Karasuluydu Recep Ali Hoca. Esmer uzunca boylu ciddi hep ciddi suratlı karagülmez adamdı. Çok sertti. Bağırması çağırması ve adam dövmesi ile ünlüydü. Ülkücü kökenliydi. Bizim okulda da Ülkücü kökenli öğrenci yok denecek kadar azdı. Bin kişilik okulda belki beş on tane. Bizler hep MTTBLiydik çünkü. Şöyle bir şayia vardı öğrenci milleti arasında: ‘Recep Hoca bizler Ülkücü değiliz diye her fırsatta bizleri dövüyor.” Aslı olamazdı herhalde. Ama öğrenci milleti bu, çuval değil ki ağzını büzesin. Konuşur işte.

Hep de eşofmanlı hatırlıyorum. Branşı gereği doğaldı bu elbette.

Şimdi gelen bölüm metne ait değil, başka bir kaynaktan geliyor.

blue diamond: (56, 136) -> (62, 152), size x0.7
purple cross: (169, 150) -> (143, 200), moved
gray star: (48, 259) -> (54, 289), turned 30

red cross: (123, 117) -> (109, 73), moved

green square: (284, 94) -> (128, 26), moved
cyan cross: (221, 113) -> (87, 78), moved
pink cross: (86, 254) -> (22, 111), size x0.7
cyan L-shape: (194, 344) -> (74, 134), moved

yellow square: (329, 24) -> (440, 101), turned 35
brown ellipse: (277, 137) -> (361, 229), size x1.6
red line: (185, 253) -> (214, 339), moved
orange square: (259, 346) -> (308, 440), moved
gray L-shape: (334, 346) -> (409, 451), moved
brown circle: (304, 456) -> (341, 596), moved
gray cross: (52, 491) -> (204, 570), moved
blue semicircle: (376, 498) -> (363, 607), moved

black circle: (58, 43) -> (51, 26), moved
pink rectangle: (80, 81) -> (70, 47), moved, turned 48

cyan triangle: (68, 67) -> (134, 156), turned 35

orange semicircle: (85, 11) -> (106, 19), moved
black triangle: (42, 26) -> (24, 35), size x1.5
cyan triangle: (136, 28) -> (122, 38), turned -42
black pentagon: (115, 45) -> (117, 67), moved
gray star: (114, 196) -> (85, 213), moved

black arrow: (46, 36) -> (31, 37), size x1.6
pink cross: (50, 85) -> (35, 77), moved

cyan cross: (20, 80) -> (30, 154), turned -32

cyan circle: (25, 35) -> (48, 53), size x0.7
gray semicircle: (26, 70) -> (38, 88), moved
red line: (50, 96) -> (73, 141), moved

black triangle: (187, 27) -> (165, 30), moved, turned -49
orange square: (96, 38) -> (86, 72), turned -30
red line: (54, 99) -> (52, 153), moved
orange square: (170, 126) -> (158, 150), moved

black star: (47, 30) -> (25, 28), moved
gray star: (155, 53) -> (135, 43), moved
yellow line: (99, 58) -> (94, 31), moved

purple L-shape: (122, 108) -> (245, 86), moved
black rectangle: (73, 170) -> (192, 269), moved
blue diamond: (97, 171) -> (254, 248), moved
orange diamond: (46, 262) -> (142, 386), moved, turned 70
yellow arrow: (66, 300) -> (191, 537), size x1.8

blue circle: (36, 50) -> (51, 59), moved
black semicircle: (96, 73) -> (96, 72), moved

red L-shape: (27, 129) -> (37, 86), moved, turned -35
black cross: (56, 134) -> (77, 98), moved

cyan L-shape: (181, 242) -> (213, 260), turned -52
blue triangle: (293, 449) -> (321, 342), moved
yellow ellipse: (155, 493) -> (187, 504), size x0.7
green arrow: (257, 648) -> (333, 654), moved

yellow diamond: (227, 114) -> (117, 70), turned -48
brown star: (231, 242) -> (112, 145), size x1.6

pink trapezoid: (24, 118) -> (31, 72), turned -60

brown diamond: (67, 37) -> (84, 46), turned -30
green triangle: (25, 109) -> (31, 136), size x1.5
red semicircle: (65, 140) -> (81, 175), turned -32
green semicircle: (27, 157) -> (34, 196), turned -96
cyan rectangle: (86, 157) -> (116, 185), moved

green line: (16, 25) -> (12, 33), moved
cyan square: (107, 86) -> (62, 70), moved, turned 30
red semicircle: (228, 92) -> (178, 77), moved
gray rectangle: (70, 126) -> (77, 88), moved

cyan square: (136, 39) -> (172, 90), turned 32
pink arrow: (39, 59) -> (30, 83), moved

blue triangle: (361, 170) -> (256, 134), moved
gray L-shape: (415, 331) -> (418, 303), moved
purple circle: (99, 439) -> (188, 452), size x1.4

Özellikle Cuma ikindiye yakın, okul çıkışı İstiklal Marşı töreni olurdu. Müdürümüz Şener Şentürk uzun uzun konuşurdu. Bazı uyanık öğrenciler de çaktırmadan okul duvarını aşar sıvışırlardı. Veya müdür sözünü bitirip ‘dağılabilirsiniz arkadaşlar’ dediği anda bazı arkadaşlarımız uçarcasına koşmaya başlarlardı. İşte bu iki kesimin korkulu rüyası Recep Ali Küçük’tü. Bir köşeye gizlenir saklanır, ilk kaçanları enseler. Sonra da yer misin yemez misin, basardı dayağı. Dayağı ünlüydü Recep Ali küçük Hocamızın.

Bir de bir sözü: “Eşekoğlum!” Her dayak attığına azarladığına bu sözü söylerdi nedense.

Öğrenci milleti arasında da lakabı buydu. Bugün 1970’lerde Adapazarı İmam Hatip Lisesi’nde okumuş, dersine girsin girmesin, kime “Eşekoğlum” deseniz, hiç düşünmeden adını söyler: “Recep Ali Küçük!”

Öğrenci milletinin de sessiz intikamı budur işte.

Duyuyoruz Recep Ali Hocamız Karasu’ya yerleşmiş. İlçe Halk Eğitimi Merkezi Müdürlüğü yapmış uzun süre. Şimdilerde emekli olmalı. Rabbim sağlıklı uzun ömürler versin. Ve de dayak attığı öğrencilerden helallik almayı nasip etsin ona. Ben iç dayağını yemedim. Hakkım helaldir de. Diğerleri ne der bilemeyiz değil mi ama.